There’s a characteristically thoughtful post from Jon Udell out there about our online identities and how we might manage them. Udell also points to a Doc Searls post on the same subject. Both talk about two “grassroots alternatives” to some of the proprietary identity standards that have emerged, principally Microsoft’s Passport and the Liberty Alliance (Udell also mentions Shibboleth and WS-Federation, about which I know very little).
Both, in different ways, aim to empower me to assert facts about myself and to control the syndication of that data. In the case of IdentityCommons, I buy this service directly, licensing a permanent i-name through which I co-ordinate the activities of identity providers and service providers. In the case of Sxip, the service is free to me as an individual — it’s the identity providers and service providers who pay a licensing fee.
Udell points out that both of these services make explictit mention of DNS as being analogous to their service – the idea being that there is some central repository of individual identity to which people register their identities for use by third parties.
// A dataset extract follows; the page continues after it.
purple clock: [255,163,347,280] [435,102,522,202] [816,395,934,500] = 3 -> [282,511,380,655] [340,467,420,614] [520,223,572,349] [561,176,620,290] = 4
He also argues that, if this becomes the case, a far better system of governance than currently exists for domain names is going to be needed.
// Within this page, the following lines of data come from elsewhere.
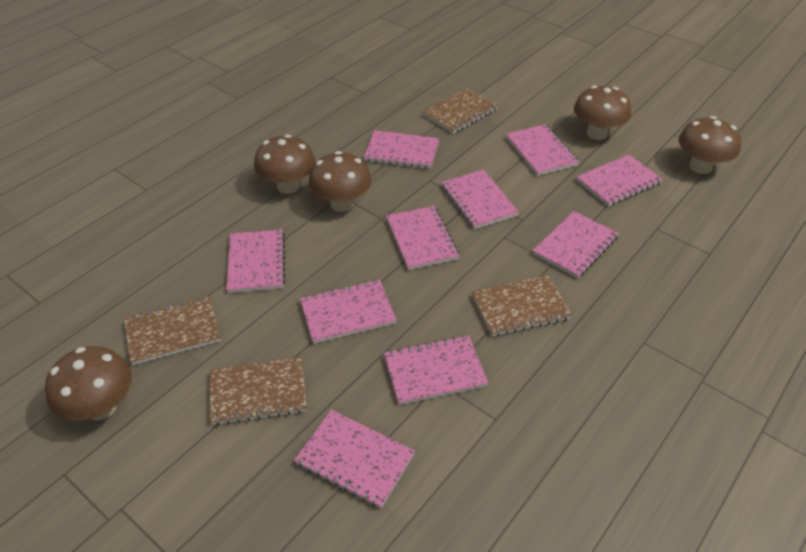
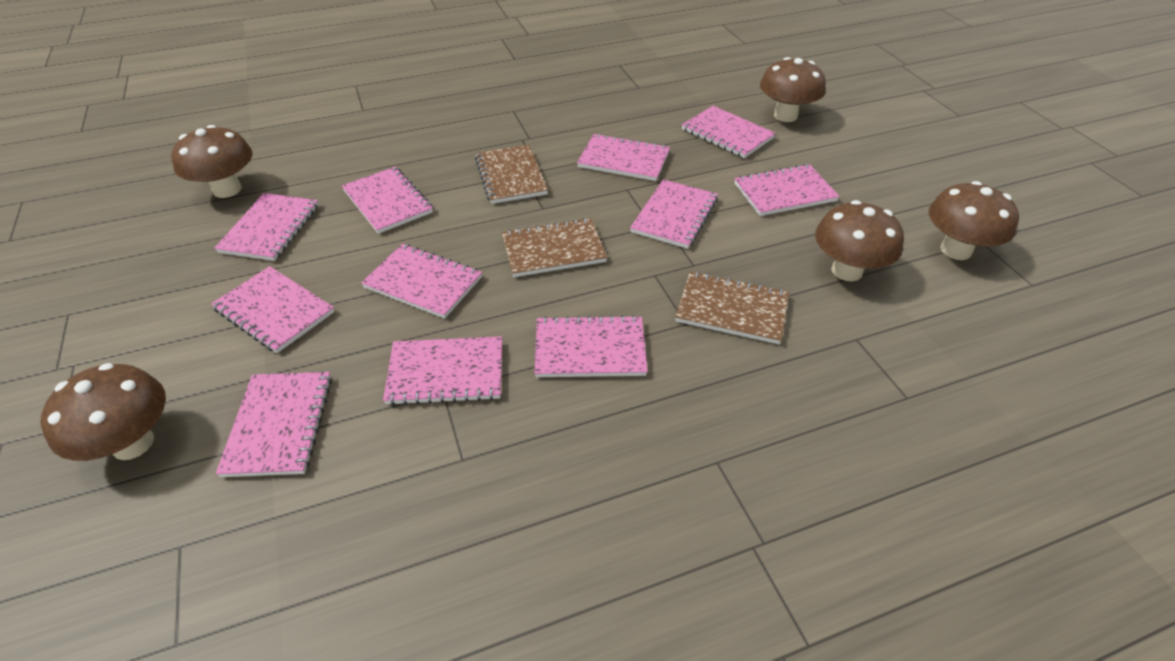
brown notebook: [124,296,221,365] [210,357,307,426] [423,88,498,134] [472,275,572,337] = 4 -> [475,145,548,204] [502,218,607,277] [675,271,789,344] = 3
pink notebook: [226,229,285,293] [294,410,415,509] [300,280,396,344] [364,130,439,169] [384,335,488,405] [386,206,459,270] [441,170,519,229] [506,124,579,176] [533,211,619,278] [576,154,663,207] = 10 -> [211,266,334,353] [214,193,319,261] [216,372,332,477] [342,167,433,234] [361,244,482,319] [383,336,502,406] [535,315,648,377] [577,133,670,181] [630,179,718,249] [682,106,776,158] [735,164,840,216] = 11

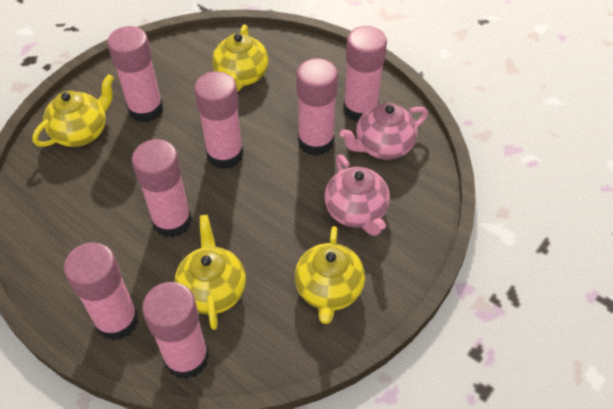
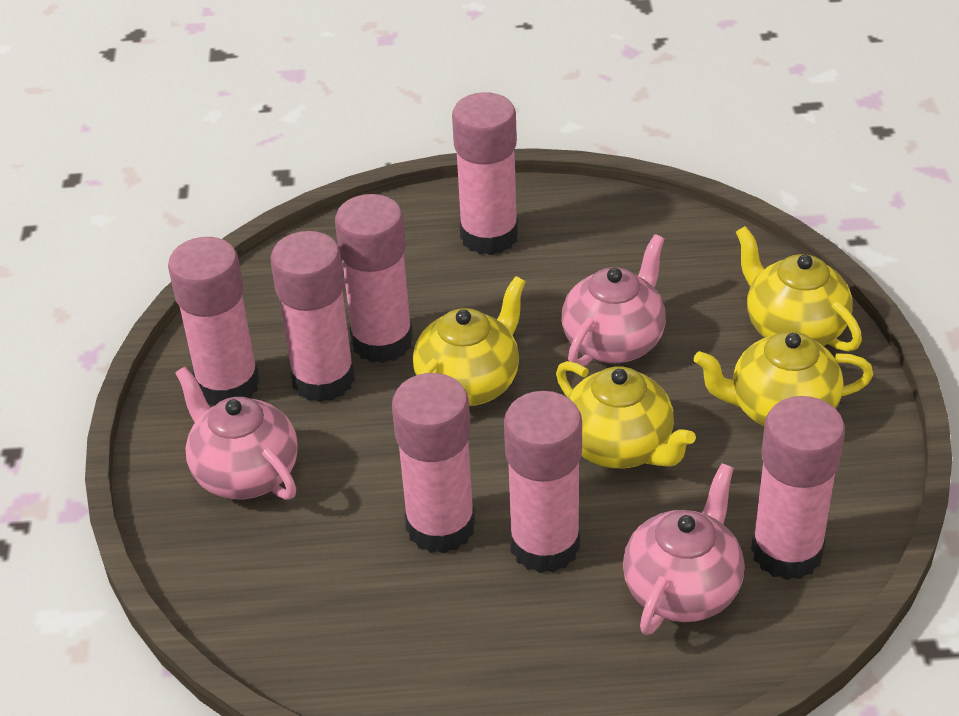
pink teapot: [324,155,390,236] [340,103,428,160] = 2 -> [175,367,298,500] [562,234,666,366] [623,463,744,635] = 3

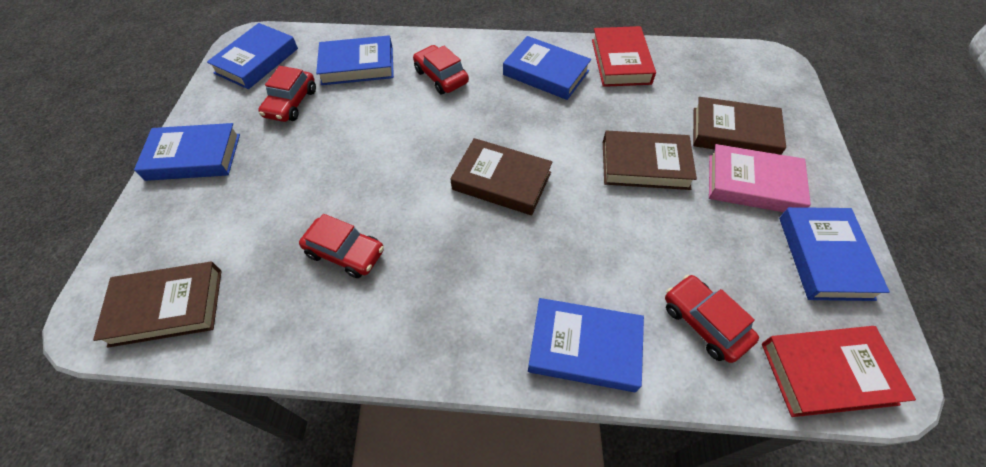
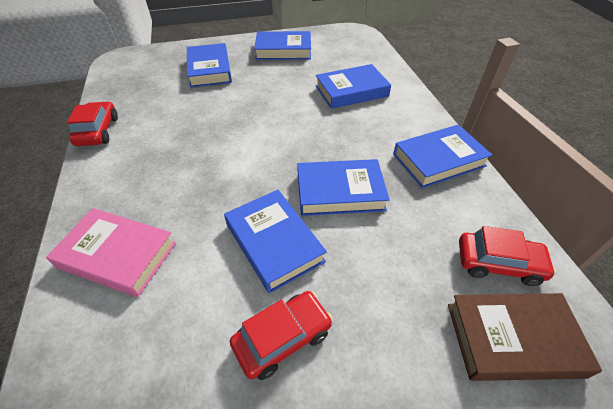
brown book: [93,262,222,348] [450,138,553,215] [603,131,697,190] [693,97,786,155] = 4 -> [448,293,602,381] = 1
red book: [592,26,656,87] [762,326,916,417] = 2 -> none = 0
red car: [258,66,316,122] [299,214,384,278] [413,45,469,94] [665,275,759,363] = 4 -> [67,101,118,146] [230,291,333,380] [459,226,556,286] = 3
Personally, I can’t see how any third party could “govern” something as personal and controversial as individual data. I still kind of prefer a “standards” model which I remain in control of – so, if I want my data to be available to other parties, I make it available in an environment I control (say, my website or my blog) in a standard format which third parties can then use. If I don’t have that environment, I can purchase “identity hosting” with a third party, in the same way I purchase web space. But I don’t “register” this identity with anyone but the third party that wants to use it. Why the need for a middleman?
This only serves to prove how much less I know about this than Udell, I know. It is a fascinatingly complex problem.